Porque habría violencia; Ruth se percató de ello. Qué estúpida había sido al pensar que un padre se enfrentaría al hombre que había seducido a su hija y no querría estrangularle, no querría matarle.
Cuando llegó al jardín tropical, escuchó los golpes. Henry gruñía enfurecido y los patos parpaban; en cambio, Guy estaba absolutamente mudo, como una tumba. Ruth soltó un grito y atravesó los arbustos.
Había cuerpos por todas partes: sangre, plumas y muerte. Henry estaba entre los patos que había golpeado con la tabla que aún sostenía. Respiraba agitadamente, y las lágrimas deformaban su cara.
Levantó un brazo tembloroso y señaló a Guy, que estaba paralizado junto a una palmera, con una bolsa de comida derramándose a sus pies.

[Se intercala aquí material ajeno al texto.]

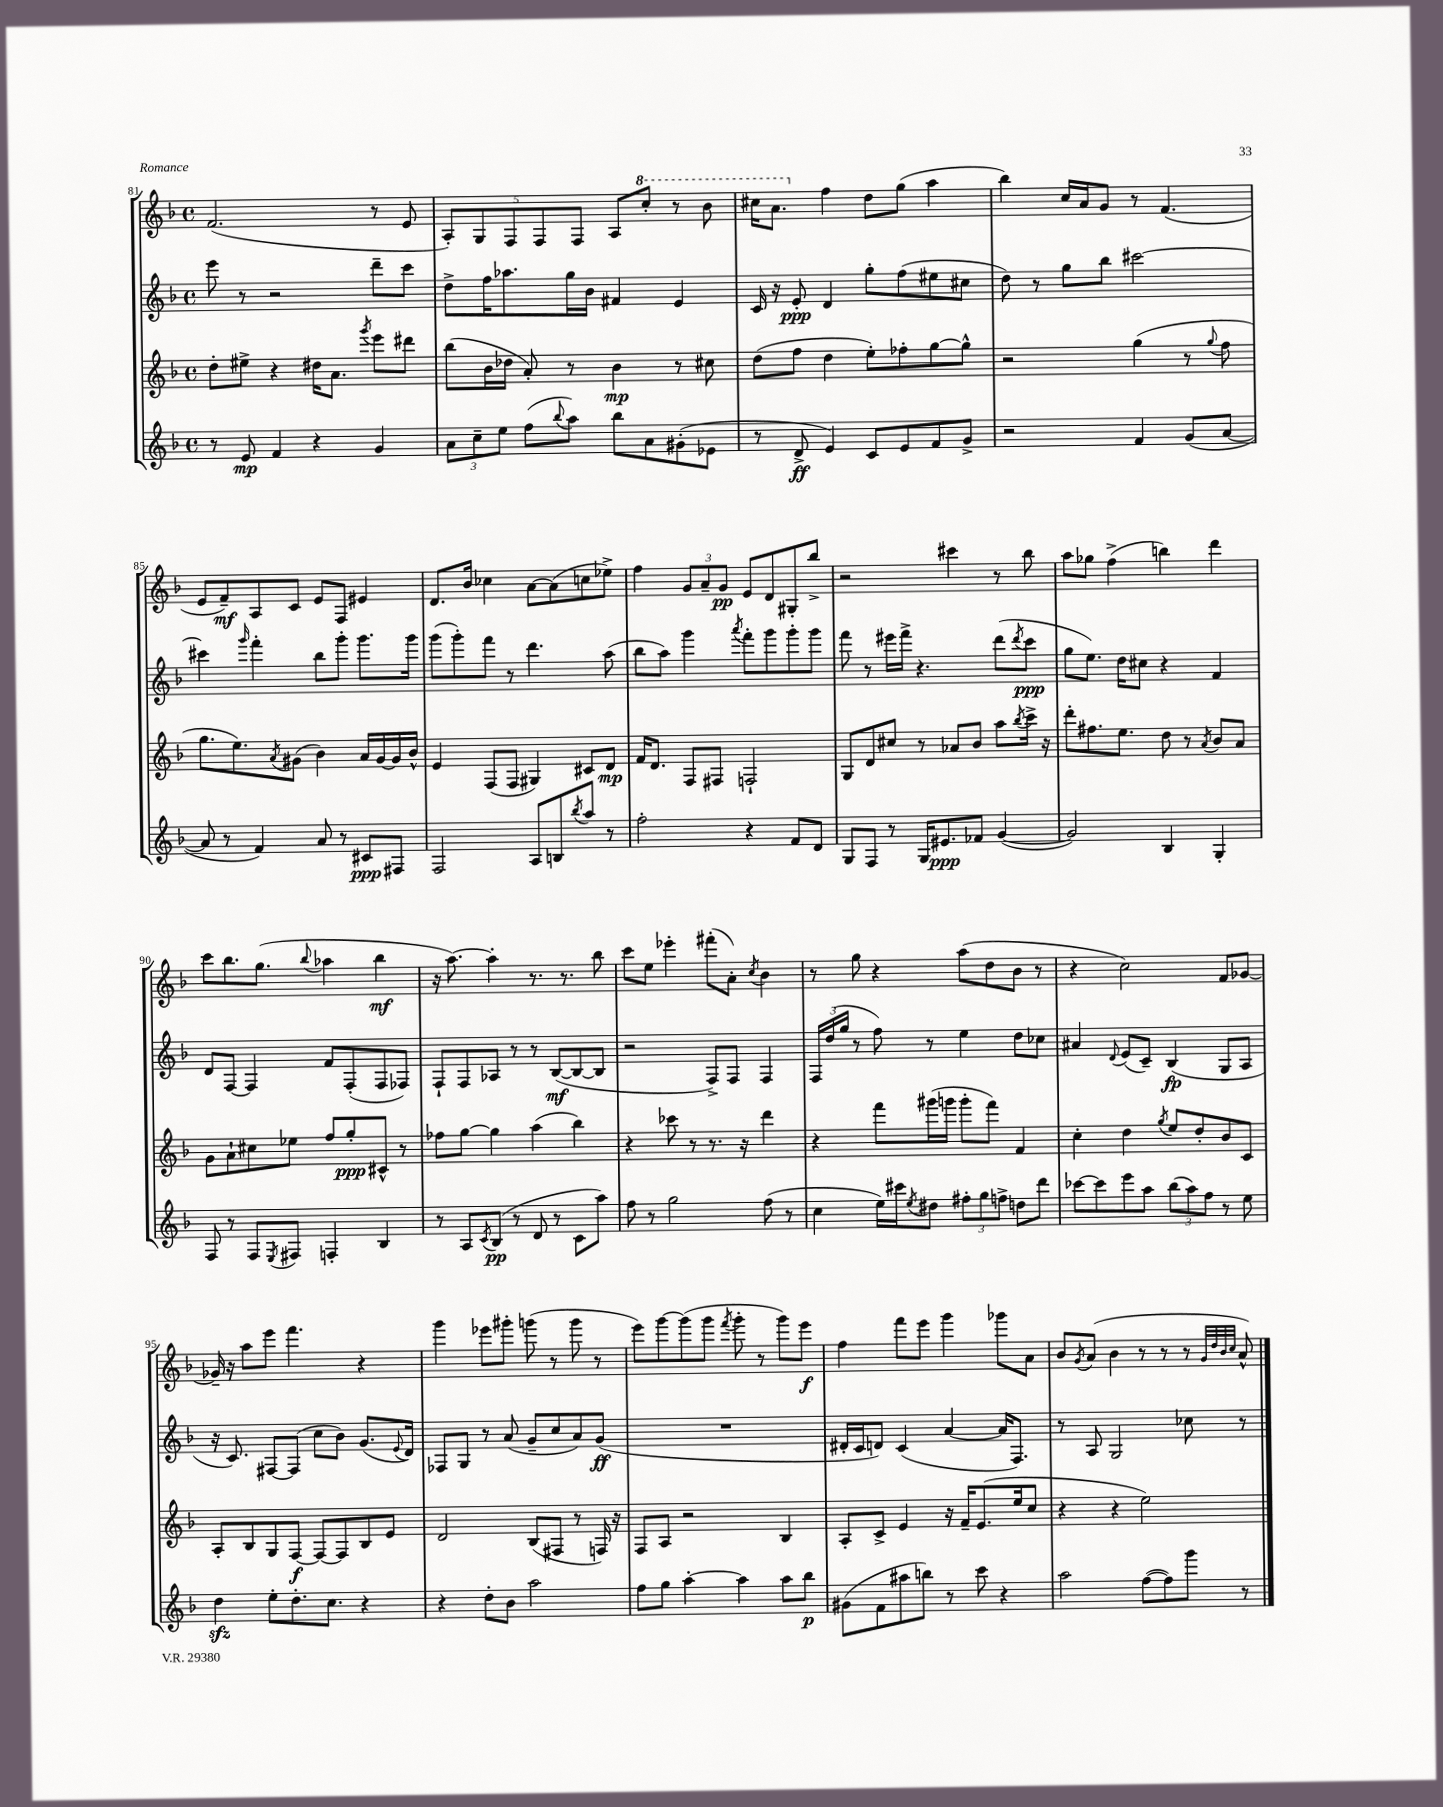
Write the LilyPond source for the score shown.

<<
\new StaffGroup <<
\new Staff = "s0" {
    \clef treble \key f \major \defaultTimeSignature \time 4/4
    f'2.( r8 e'8 |
    \tuplet 5/4 { a8-.) g8 f8 f8 f8 } a8 \ottava #1 c'''8-. r8 bes''8 |
    cis'''16 a''8. \ottava #0 f''4 d''8 g''8( a''4 |
    bes''4) c''16 a'16 g'8 r8 f'4.( |
    e'8 f'8--\mf) a8 c'8 e'8 f8 eis'4 |
    d'8. bes'16 ces''4 a'8~ a'8( c''8 ees''8->) |
    f''4 \tuplet 3/2 { g'8 a'8-- g'8\pp } e'8 d'8 gis8-. bes''8-> |
    r2 cis'''4 r8 bes''8 |
    a''8 ges''8 f''4->( b''4) d'''4 |
    c'''8 bes''8. g''8.( \appoggiatura { bes''8 } aes''4 bes''4\mf |
    r16 a''8.~) a''4-. r8. r8. bes''8 |
    c'''8 e''8 ees'''4-. fis'''8-.( a'8-.) \acciaccatura { c''8 } bes'4 |
    r8 g''8 r4 a''8( d''8 bes'8 r8 |
    r4 c''2) f'8 ges'8~ |
    ges'16-- r16 a''8 e'''8 f'''4. r4 |
    g'''4 ees'''8 gis'''8-. g'''8( r8 g'''8 r8 |
    e'''8) g'''8~ g'''8( g'''8 \acciaccatura { f'''8 } g'''8-. r8 g'''8) e'''8\f |
    f''4 f'''8 e'''8 g'''4 ges'''8 a'8 |
    bes'8 \acciaccatura { g'8 } a'8( bes'4 r8 r8 r8 \grace { g'32 d''32 bes'32 c''32 } a'8-^) \bar "|." |
}
\new Staff = "s1" {
    \clef treble \key f \major \defaultTimeSignature \time 4/4
    e'''8 r8 r2 d'''8-- c'''8 |
    d''8-> f''16 aes''8. g''16 bes'16 fis'4 e'4 |
    c'16 r16 e'8-.\ppp d'4 g''8-. f''8( eis''8 cis''8 |
    d''8) r8 g''8 bes''8 cis'''2~ |
    cis'''4 \grace { g'''16 } f'''4-. bes''8 g'''8-. g'''8. g'''16 |
    g'''8( g'''8-.) f'''8 r8 d'''4. a''8( |
    bes''8 a''8) g'''4 \acciaccatura { a'''8 } f'''8-. g'''8 g'''8-. g'''8 |
    f'''8 r8 eis'''16 f'''16-> r4. d'''8( \acciaccatura { d'''8 } c'''8\ppp |
    g''8 e''8.) d''16 cis''8 r4 f'4 |
    d'8 f8~ f4 f'8 f8-.( f8 fes8) |
    f8-! f8 aes8 r8 r8 bes8~\mf( bes8~ bes8 |
    r2 f8->) f8 f4 |
    \tuplet 3/2 { f16 d''16( g''16 } r8 f''8) r8 e''4 d''8 ces''8 |
    ais'4 \appoggiatura { d'8 } e'8( c'8--) bes4\fp( g8 a8 |
    r16 c'8.) fis8~ fis8( c''8 bes'8) g'8.( \appoggiatura { e'8 } d'16) |
    fes8 g8 r8 a'8( g'8-- c''8 a'8) g'8\ff( |
    R1 |
    dis'16-. c'16 d'8) c'4( a'4~ a'16 f8.) |
    r8 a8 g2 ces''8 r8 \bar "|." |
}
\new Staff = "s2" {
    \clef treble \key f \major \defaultTimeSignature \time 4/4
    d''8-. eis''8-> r4 dis''16 a'8. \acciaccatura { g'''8 } e'''8 dis'''8 |
    bes''8( bes'16 des''16 a'8-.) r8 bes'4\mp r8 cis''8 |
    d''8( f''8 d''4 e''8-.) fes''8-. g''8~ g''8-^ |
    r2 g''4( r8 \appoggiatura { g''8 } f''8 |
    g''8. e''8.) \acciaccatura { a'8 } gis'8( bes'4) a'16 gis'16~ gis'16 bes'16-^ |
    e'4 f8( f8 gis4) cis'8 d'8\mp |
    f'16 d'8. f8 fis8 f2-! |
    g8 d'8 cis''8 r8 aes'8 bes'8 a''8 \acciaccatura { bes''8 } c'''16-> r16 |
    d'''8-. fis''8. e''8. d''8 r8 \acciaccatura { a'8 } bes'8 a'8 |
    g'8 a'8-! cis''8 ees''8 f''8 g''8-.\ppp cis'8-^ r8 |
    fes''8 g''8~ g''4 a''4( bes''4) |
    r4 ces'''8 r8 r8. r16 d'''4 |
    r4 f'''8 gis'''16( g'''16 g'''8-. f'''8) f'4 |
    c''4-. d''4 \acciaccatura { g''8 } e''8 d''8-. bes'8 c'8 |
    a8-. bes8 g8 f8~\f f8~ f8 bes8 e'8 |
    d'2 bes8( fis8 r8 f16) r16 |
    f8 a8 r2 bes4 |
    a8-. c'8-> e'4 r16 f'16-- e'8.( e''16 c''8 |
    r4 r4 e''2) \bar "|." |
}
\new Staff = "s3" {
    \clef treble \key f \major \defaultTimeSignature \time 4/4
    r8 e'8\mp f'4 r4 g'4 |
    \tuplet 3/2 { a'8 c''8-- e''8 } f''8( \appoggiatura { bes''8 } a''8) bes''8 a'8 gis'8-.( ees'8 |
    r8 d'8->\ff e'4) c'8 e'8 f'8 g'8-> |
    r2 f'4 g'8( a'8~ |
    a'8 r8 f'4) a'8 r8 cis'8\ppp fis8 |
    f2 a8 b8 \acciaccatura { bes''8 } a''8 r8 |
    f''2-. r4 f'8 d'8 |
    g8 f8 r8 g16 eis'8.\ppp fes'8 g'4~( |
    g'2) bes4 g4-. |
    f8 r8 f8 \acciaccatura { e8 } fis8 f4-. bes4 |
    r8 a8 \acciaccatura { c'8 } bes8\pp( r8 d'8 r8 c'8 a''8) |
    f''8 r8 g''2 f''8( r8 |
    c''4 e''16) cis'''16 \acciaccatura { e''8 } dis''8 \tuplet 3/2 { fis''8-. g''8 f''8-> } d''8 d'''8 |
    ces'''8~ ces'''8 e'''8 a''8 \tuplet 3/2 { bes''8( a''8) f''8 } r8 e''8 |
    d''4\sfz e''8-. d''8.-. c''8. r4 |
    r4 d''8-. bes'8 a''2 |
    f''8 g''8 a''4~-. a''4 a''8 bes''8\p |
    gis'8( f'8 ais''8 b''8) r8 c'''8 r4 |
    a''2 f''8~( f''8) g'''8 r8 \bar "|." |
}
>>
>>
\layout { \context { \Score currentBarNumber = #81 } }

– Aléjate de ella -le dijo Henry entre dientes-. Si vuelves a tocarla, te mato.
Ahora, en el cuarto de Guy, Ruth lo revivió todo. Sintió el peso tremendo de su responsabilidad en lo que había ocurrido. Tener buenas intenciones no había bastado. No había protegido a Cynthia. No había salvado a Guy.
Dobló el abrigo de su hermano lentamente. Se giró con la misma lentitud y fue al armario para sacar la siguiente prenda.
Mientras cogía unos pantalones de una percha, la puerta del cuarto se abrió bruscamente y Margaret Chamberlain dijo:
– Quiero hablar contigo, Ruth. Conseguiste evitarme anoche en la cena: un día largo, la artritis, la necesidad de descansar… Qué oportuno. Pero ahora no vas a evitarme.